Text data extracted from pages:
******************************

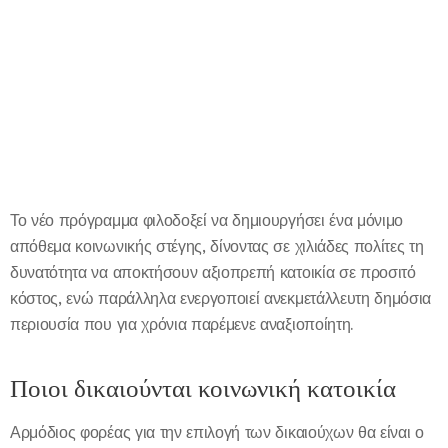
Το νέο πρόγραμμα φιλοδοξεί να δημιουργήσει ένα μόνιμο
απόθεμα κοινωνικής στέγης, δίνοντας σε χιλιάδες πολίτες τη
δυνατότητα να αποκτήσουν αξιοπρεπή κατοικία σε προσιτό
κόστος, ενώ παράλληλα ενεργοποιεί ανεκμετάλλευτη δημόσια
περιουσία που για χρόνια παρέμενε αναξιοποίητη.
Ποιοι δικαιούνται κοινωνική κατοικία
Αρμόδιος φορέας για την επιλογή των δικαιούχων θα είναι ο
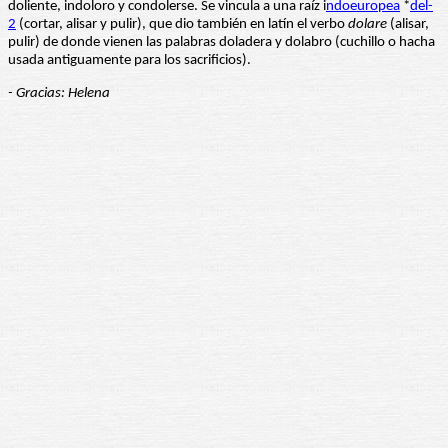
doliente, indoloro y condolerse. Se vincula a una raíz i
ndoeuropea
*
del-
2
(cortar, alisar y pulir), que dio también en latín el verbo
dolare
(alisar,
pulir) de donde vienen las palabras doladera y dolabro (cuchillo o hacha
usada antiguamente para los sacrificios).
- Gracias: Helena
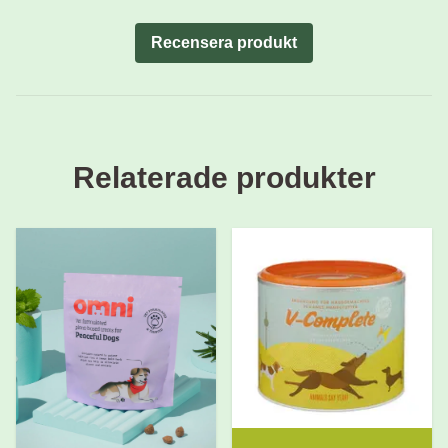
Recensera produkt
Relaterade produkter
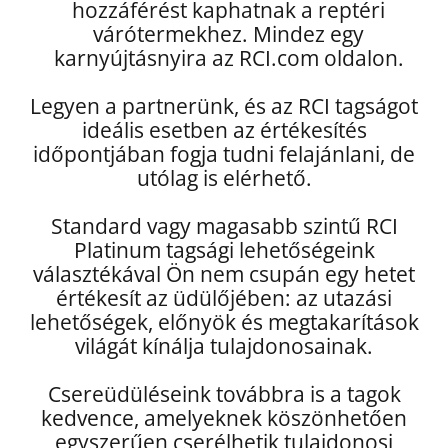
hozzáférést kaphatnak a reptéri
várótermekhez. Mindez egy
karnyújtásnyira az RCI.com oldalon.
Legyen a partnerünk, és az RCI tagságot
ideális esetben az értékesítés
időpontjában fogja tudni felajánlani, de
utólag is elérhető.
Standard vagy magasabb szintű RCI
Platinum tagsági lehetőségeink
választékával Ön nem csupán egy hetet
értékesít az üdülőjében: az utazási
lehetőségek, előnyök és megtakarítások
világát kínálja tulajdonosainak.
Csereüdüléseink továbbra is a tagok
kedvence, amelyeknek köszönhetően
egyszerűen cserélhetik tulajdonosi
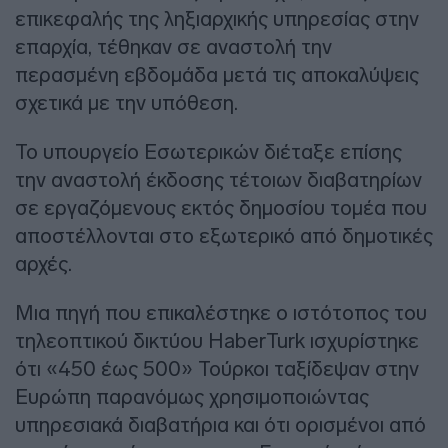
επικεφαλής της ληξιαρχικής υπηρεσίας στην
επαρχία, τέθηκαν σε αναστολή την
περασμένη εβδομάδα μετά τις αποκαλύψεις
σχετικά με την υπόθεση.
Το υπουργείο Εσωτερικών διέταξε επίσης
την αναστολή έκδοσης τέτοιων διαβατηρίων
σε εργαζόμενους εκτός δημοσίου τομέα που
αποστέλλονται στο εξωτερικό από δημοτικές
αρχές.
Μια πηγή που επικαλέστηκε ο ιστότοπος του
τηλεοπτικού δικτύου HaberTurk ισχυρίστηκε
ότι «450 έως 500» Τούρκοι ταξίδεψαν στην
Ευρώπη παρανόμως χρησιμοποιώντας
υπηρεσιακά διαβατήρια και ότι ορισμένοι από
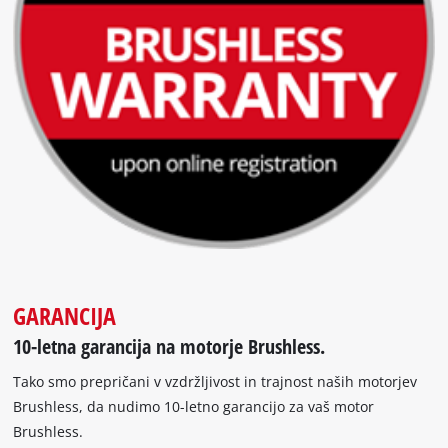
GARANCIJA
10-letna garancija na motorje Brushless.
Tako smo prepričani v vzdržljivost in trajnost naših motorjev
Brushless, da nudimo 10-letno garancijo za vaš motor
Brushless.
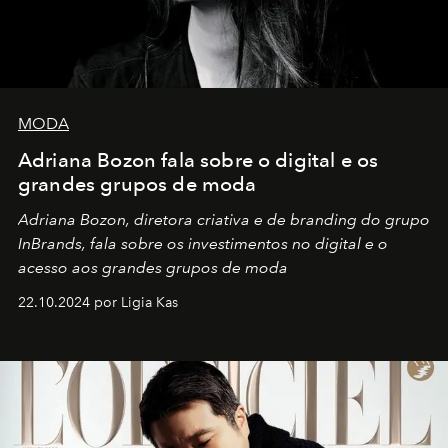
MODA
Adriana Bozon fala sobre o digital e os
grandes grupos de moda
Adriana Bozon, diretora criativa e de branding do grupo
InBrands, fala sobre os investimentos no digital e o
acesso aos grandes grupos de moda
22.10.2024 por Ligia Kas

******************************

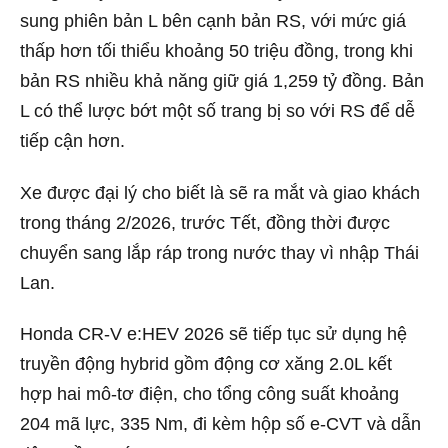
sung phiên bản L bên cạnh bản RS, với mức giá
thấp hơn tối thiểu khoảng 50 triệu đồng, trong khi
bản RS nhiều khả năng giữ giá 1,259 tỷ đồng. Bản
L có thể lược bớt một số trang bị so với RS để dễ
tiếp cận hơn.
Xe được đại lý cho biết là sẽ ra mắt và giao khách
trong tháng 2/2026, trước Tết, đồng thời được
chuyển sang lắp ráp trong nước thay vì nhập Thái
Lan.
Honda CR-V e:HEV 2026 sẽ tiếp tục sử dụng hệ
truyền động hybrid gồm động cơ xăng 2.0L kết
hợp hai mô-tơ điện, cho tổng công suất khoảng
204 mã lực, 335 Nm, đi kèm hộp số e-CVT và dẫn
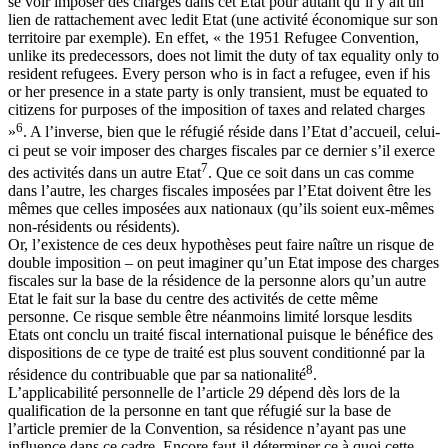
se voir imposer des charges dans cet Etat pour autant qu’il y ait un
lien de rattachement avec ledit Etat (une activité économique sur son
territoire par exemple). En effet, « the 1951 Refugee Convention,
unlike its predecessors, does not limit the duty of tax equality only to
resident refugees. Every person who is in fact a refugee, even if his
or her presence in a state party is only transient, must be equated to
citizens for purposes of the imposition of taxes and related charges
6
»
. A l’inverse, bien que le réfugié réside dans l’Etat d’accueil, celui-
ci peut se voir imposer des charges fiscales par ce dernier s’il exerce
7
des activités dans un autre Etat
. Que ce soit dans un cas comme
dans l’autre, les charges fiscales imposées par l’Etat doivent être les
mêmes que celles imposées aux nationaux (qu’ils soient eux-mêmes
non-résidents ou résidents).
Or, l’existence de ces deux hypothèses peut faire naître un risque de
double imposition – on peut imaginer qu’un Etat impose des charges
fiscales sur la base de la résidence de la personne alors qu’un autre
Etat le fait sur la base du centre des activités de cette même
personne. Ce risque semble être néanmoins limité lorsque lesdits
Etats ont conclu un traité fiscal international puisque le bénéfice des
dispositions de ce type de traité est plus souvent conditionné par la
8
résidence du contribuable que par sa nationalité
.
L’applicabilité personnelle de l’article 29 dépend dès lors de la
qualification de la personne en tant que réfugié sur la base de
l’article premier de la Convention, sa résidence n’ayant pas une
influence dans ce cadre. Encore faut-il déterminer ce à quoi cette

******************************

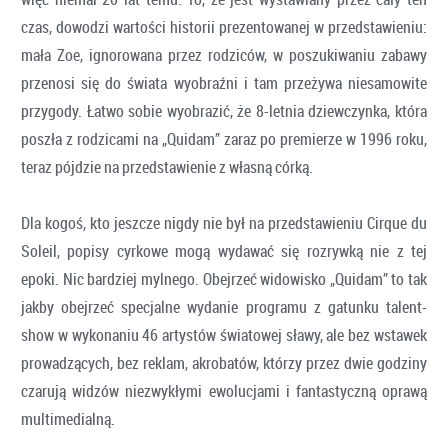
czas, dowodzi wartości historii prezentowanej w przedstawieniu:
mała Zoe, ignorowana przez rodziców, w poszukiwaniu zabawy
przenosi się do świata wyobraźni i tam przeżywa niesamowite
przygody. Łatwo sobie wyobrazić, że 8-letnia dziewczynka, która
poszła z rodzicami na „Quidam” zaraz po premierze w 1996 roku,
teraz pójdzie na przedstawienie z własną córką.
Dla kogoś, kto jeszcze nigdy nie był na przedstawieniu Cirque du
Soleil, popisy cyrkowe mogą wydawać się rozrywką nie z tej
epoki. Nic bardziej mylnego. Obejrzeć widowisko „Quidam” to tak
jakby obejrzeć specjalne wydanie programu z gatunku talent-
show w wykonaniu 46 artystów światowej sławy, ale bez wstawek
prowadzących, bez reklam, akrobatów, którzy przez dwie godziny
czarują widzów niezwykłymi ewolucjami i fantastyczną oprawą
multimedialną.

******************************

Transcribe the material from the line containing "Recensera produkt" through the line containing "egyszerűen cserélhetik tulajdonosi", both lines included, without the picture markers.

Recensera produkt
Relaterade produkter
hozzáférést kaphatnak a reptéri
várótermekhez. Mindez egy
karnyújtásnyira az RCI.com oldalon.
Legyen a partnerünk, és az RCI tagságot
ideális esetben az értékesítés
időpontjában fogja tudni felajánlani, de
utólag is elérhető.
Standard vagy magasabb szintű RCI
Platinum tagsági lehetőségeink
választékával Ön nem csupán egy hetet
értékesít az üdülőjében: az utazási
lehetőségek, előnyök és megtakarítások
világát kínálja tulajdonosainak.
Csereüdüléseink továbbra is a tagok
kedvence, amelyeknek köszönhetően
egyszerűen cserélhetik tulajdonosi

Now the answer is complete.